90 Jahre später erhält die Nordschleuse einen späten Ritterschlag für die Baukunst, die sich hier in und unter Wasser verbirgt. Die deutsche Ingenieurkammer hat die Schleuse im Frühjahr zum „historischen Wahrzeichen der Ingenieurbaukunst“ erklärt. Gefeiert werden sollte eigentlich bereits im vergangenen Jahr. Nun hoffen die Beteiligten, dass es im Mai des kommenden Jahres eine angemessene Würdigung dieses Bauwerks geben kann.

Mehr als 1000 Menschen arbeiteten zeitweise an der Schleuse 26 000 Holzbohlen und 17 000 Stahlbohlen wurden verarbeitet und 245 000 Kubikmeter Beton gegossen. Und das hält.

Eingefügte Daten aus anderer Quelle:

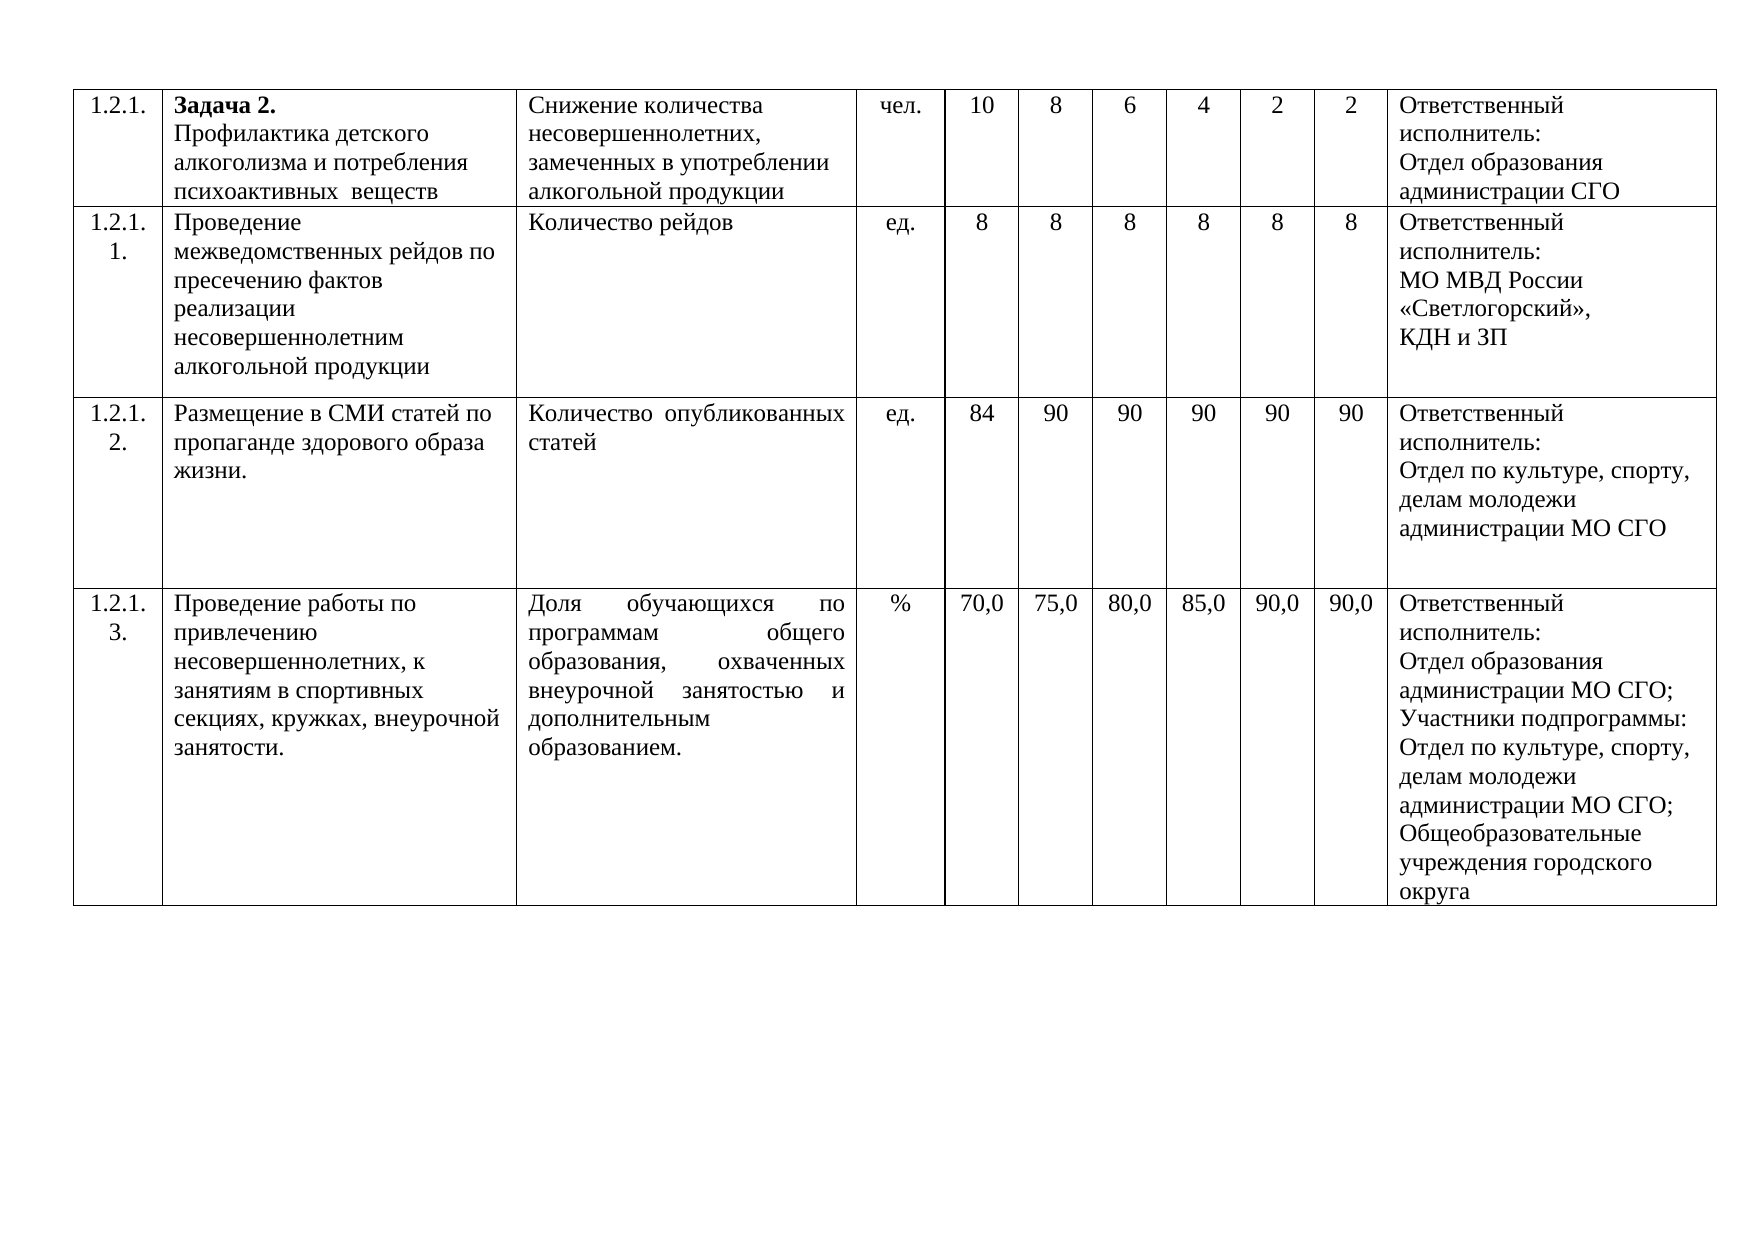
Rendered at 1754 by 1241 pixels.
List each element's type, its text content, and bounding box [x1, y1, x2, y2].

table_cell 90 [1019, 398, 1092, 587]
table_cell 84 [946, 398, 1018, 587]
table_cell Ответственный исполнитель: Отдел образования администрации СГО [1388, 90, 1716, 206]
table_cell 90 [1167, 398, 1240, 587]
table_cell % [857, 589, 944, 905]
table_cell 90 [1241, 398, 1314, 587]
table_cell 1.2.1.3. [74, 589, 162, 905]
table_cell 85,0 [1167, 589, 1240, 905]
table_cell 2 [1315, 90, 1387, 206]
table_cell Проведение работы по привлечению несовершеннолетних, к занятиям в спортивных секциях, кружках, внеурочной занятости. [163, 589, 516, 905]
table_cell 90,0 [1241, 589, 1314, 905]
table_cell чел. [857, 90, 944, 206]
table_cell 8 [946, 207, 1018, 397]
table_cell Снижение количества несовершеннолетних, замеченных в употреблении алкогольной продукции [517, 90, 856, 206]
table_cell 90 [1093, 398, 1166, 587]
table_cell Ответственный исполнитель: Отдел образования администрации МО СГО; Участники подпрограммы: Отдел по культуре, спорту, делам молодежи администрации МО СГО; Общеобразовательные учреждения городского округа [1388, 589, 1716, 905]
table_cell ед. [857, 398, 944, 587]
table_cell 70,0 [946, 589, 1018, 905]
table_cell 6 [1093, 90, 1166, 206]
table_cell 8 [1167, 207, 1240, 397]
table_cell 8 [1315, 207, 1387, 397]
table_cell Доля обучающихся по программам общего образования, охваченных внеурочной занятостью и дополнительным образованием. [517, 589, 856, 905]
table_cell 90,0 [1315, 589, 1387, 905]
table_cell 8 [1019, 207, 1092, 397]
table_cell 8 [1241, 207, 1314, 397]
table_cell Задача 2. Профилактика детского алкоголизма и потребления психоактивных веществ [163, 90, 516, 206]
table_cell 8 [1019, 90, 1092, 206]
table_cell 2 [1241, 90, 1314, 206]
table_cell Размещение в СМИ статей по пропаганде здорового образа жизни. [163, 398, 516, 587]
table_cell Ответственный исполнитель: Отдел по культуре, спорту, делам молодежи администрации МО СГО [1388, 398, 1716, 587]
table_cell 1.2.1. [74, 90, 162, 206]
table_cell Ответственный исполнитель: МО МВД России «Светлогорский», КДН и ЗП [1388, 207, 1716, 397]
table_cell 10 [946, 90, 1018, 206]
table_cell 80,0 [1093, 589, 1166, 905]
table_cell Количество рейдов [517, 207, 856, 397]
table_cell ед. [857, 207, 944, 397]
table_cell 1.2.1.2. [74, 398, 162, 587]
table_cell Проведение межведомственных рейдов по пресечению фактов реализации несовершеннолетним алкогольной продукции [163, 207, 516, 397]
table_cell 90 [1315, 398, 1387, 587]
table_cell 1.2.1.1. [74, 207, 162, 397]
table_cell 75,0 [1019, 589, 1092, 905]
table_cell 4 [1167, 90, 1240, 206]
table_cell Количество опубликованных статей [517, 398, 856, 587]
table_cell 8 [1093, 207, 1166, 397]
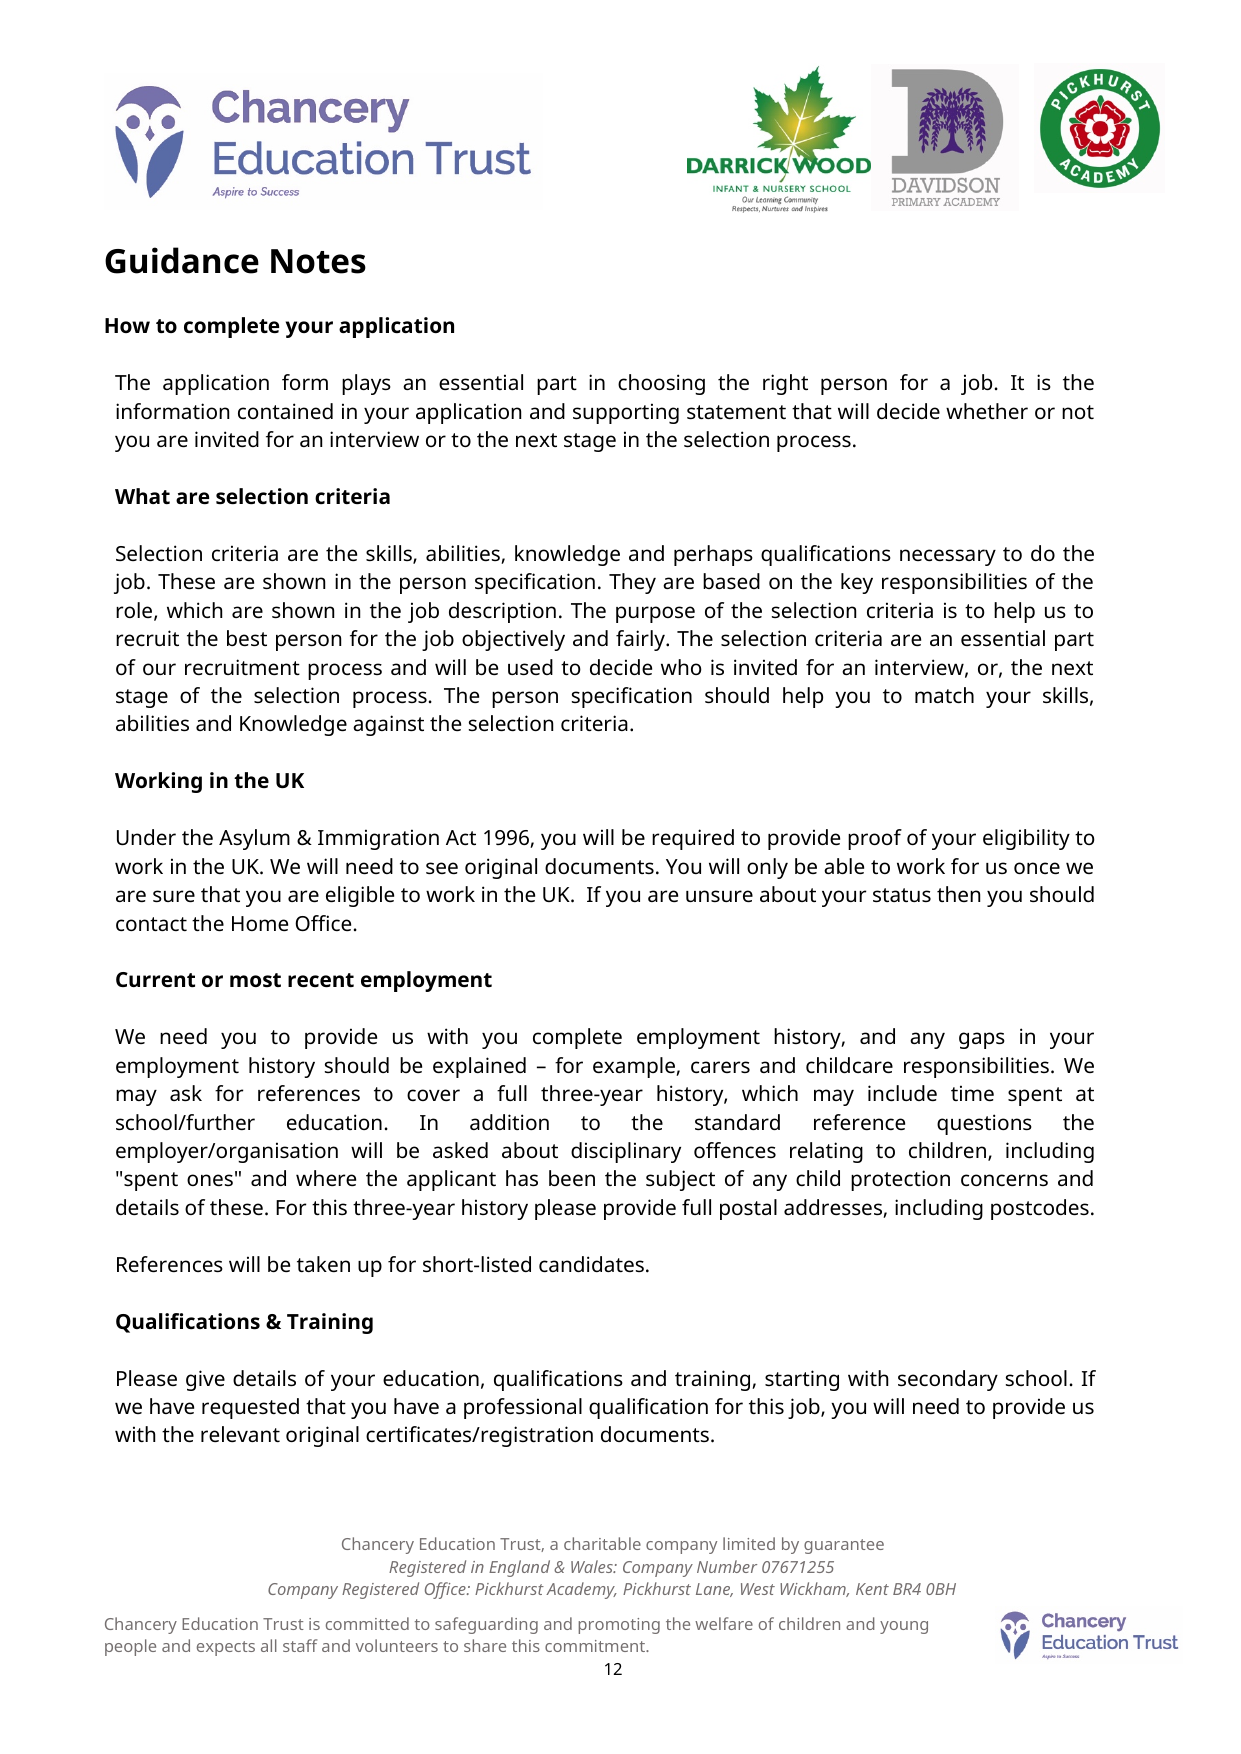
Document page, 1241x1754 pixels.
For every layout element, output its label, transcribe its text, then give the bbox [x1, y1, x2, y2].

text How to complete your application [103, 311, 1122, 340]
picture [687, 63, 1019, 213]
picture [103, 73, 543, 210]
table_header The application form plays an essential part in choosing the right person for a job. It is the information contained in your application and supporting statement that will decide whether or not you are invited for an interview or to the next stage in the selection process. What are selection criteria Selection criteria are the skills, abilities, knowledge and perhaps qualifications necessary to do the job. These are shown in the person specification. They are based on the key responsibilities of the role, which are shown in the job description. The purpose of the selection criteria is to help us to recruit the best person for the job objectively and fairly. The selection criteria are an essential part of our recruitment process and will be used to decide who is invited for an interview, or, the next stage of the selection process. The person specification should help you to match your skills, abilities and Knowledge against the selection criteria. Working in the UK Under the Asylum & Immigration Act 1996, you will be required to provide proof of your eligibility to work in the UK. We will need to see original documents. You will only be able to work for us once we are sure that you are eligible to work in the UK. If you are unsure about your status then you should contact the Home Office. Current or most recent employment We need you to provide us with you complete employment history, and any gaps in your employment history should be explained – for example, carers and childcare responsibilities. We may ask for references to cover a full three-year history, which may include time spent at school/further education. In addition to the standard reference questions the employer/organisation will be asked about disciplinary offences relating to children, including "spent ones" and where the applicant has been the subject of any child protection concerns and details of these. For this three-year history please provide full postal addresses, including postcodes. References will be taken up for short-listed candidates. Qualifications & Training Please give details of your education, qualifications and training, starting with secondary school. If we have requested that you have a professional qualification for this job, you will need to provide us with the relevant original certificates/registration documents. [104, 368, 1107, 1449]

Bis heute. Ohne größere Ausfälle öffnet die Nordschleuse zuverlässig und jederzeit ihre Tore.

Dabei war der Bau der seinerzeit größten Schleuse der Welt alles andere als einfach. Der Bau musste von 1916 bis 1927 wegen erheblicher bautechnischer Schwierigkeit unterbrochen werden. Erst dem jungen Baurat Arnold Agatz, der an vielen Stellen in Überseehafen Spuren und bleibende Werte hinterlassen hat, gelang es mit einer Veränderung der Konstruktion die Schwierigkeit zu überwinden, die vom hartnäckigen Lauenburger Urtons im Untergrund ausgingen.

Von da an dauerte es noch vier Jahre, um die Senatspläne von 1914 zu realisieren und ein Ensemble aus Nordschleuse, Drehbrücke, Nordhafen und Kaiserhafen zu realisieren. Was seinerzeit vor allem zur Abfertigung der Schnelldampfer des Norddeutschen Lloyds gedacht war, ist heute die Basis für den Umschlag von Millionen Autos.